Mental Footnote
Monday, May 12th, 2025I’ve said it quite a few times; I support capital punishment for every reason but one – the inevitability that the state will execute the wrong person. And given that that is one of the ultimate wrongs – an innocent person dies, the guilty party goes forever free – that’s all the reason I need to oppose capital punishment.
And it’s not just an intellectual parlor game; we’re fairly certain one innocent guy was executed; there are suspicions about many other such cases. And the fact that well over 100 people have been freed from death row because their convictions were overturned, in most cases because they could not have committed the crimes for which they were convicted and sentenced to death, usually after sitting on death row for many years, as some conservatives demand the curtailing of appeals, which would have led to several more executions of the innocent?

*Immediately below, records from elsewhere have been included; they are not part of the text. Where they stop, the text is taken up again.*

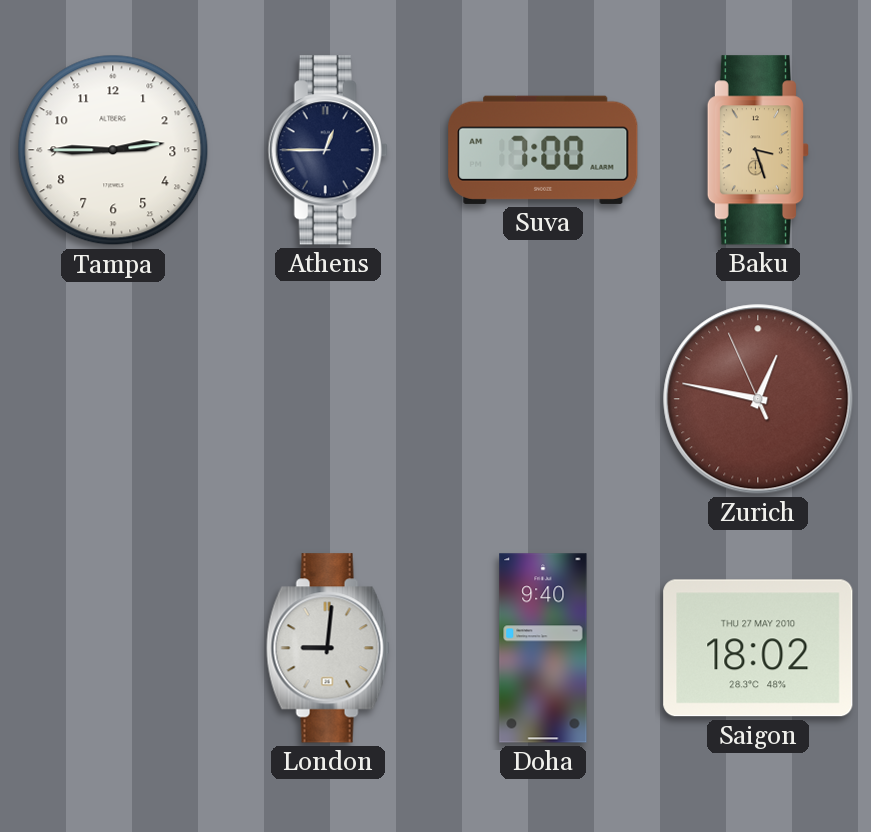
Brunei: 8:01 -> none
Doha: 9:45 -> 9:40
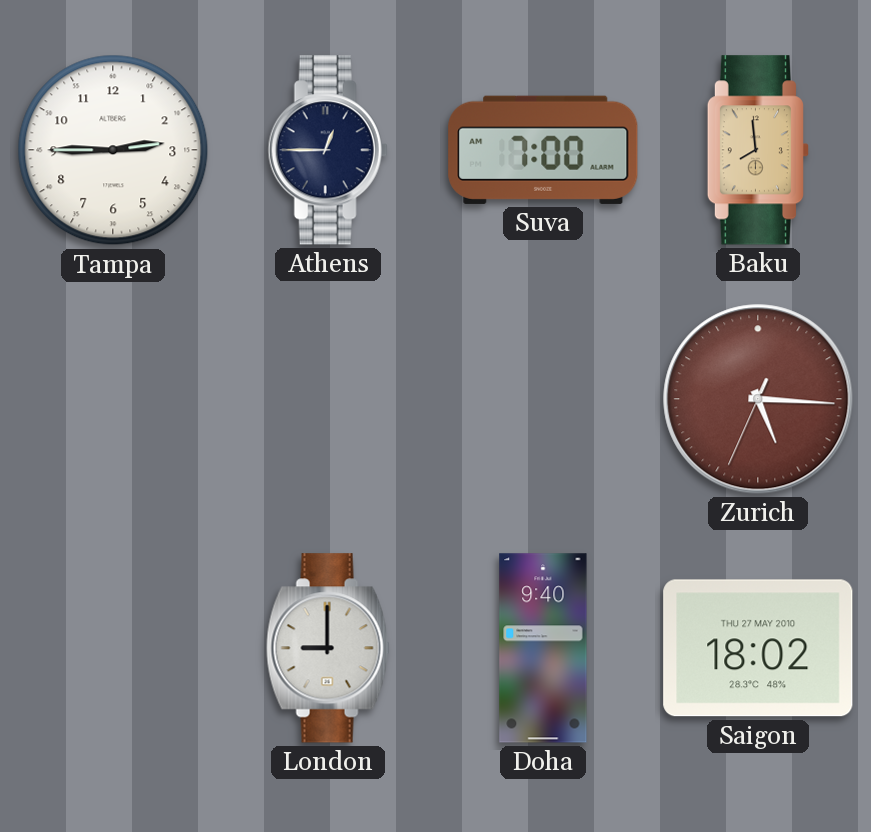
Baku: 3:27 -> 7:59
Zurich: 12:46 -> 5:15
London: 9:01 -> 9:00
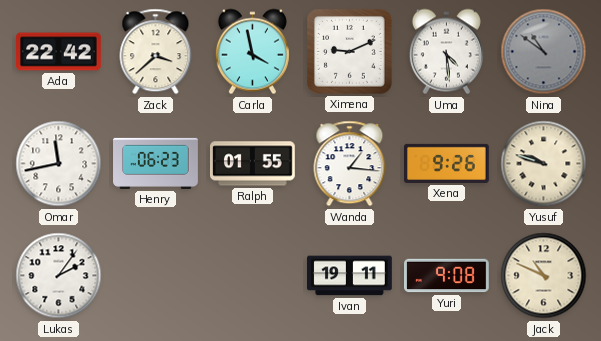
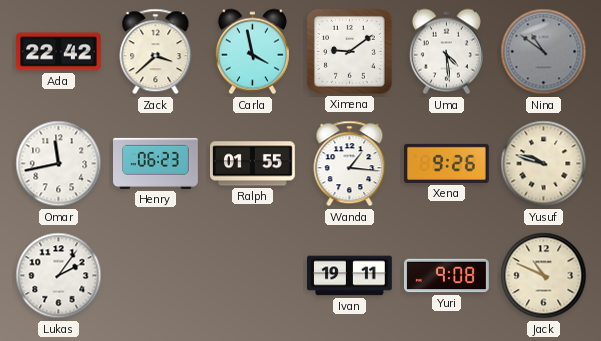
Ximena: 9:11 -> 9:09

Color me unconvinced. Or, rather, utterly convinced.
So, with all that said: a “botched” firing squad execution in South Carolina left a convicted murderer not quite dead, for a while anyway:
There wasn’t much chance Mahdi didn’t commit his crime. Or, rather, crimes; he was convicted of three murders – the stabbing of Greg Jones in a drug deal gone bad, then shooting a convenience store clerk Christopher Jason Boggs in the face and finally shooting police officer James Myers 9 times. 3 to his head.
Any of which, but especially that last, might explain why three expert riflemen firing at fifteen feet missed a three inch target – a grouping I get with a handgun without a whole lot of ceremony at that range – leaving Mahdi in “excruciating pain” for about a minute.
I imagine there’s going to be an Eighth Amendment civil rights suit against the marksmen – if anyone has standing to take it to court.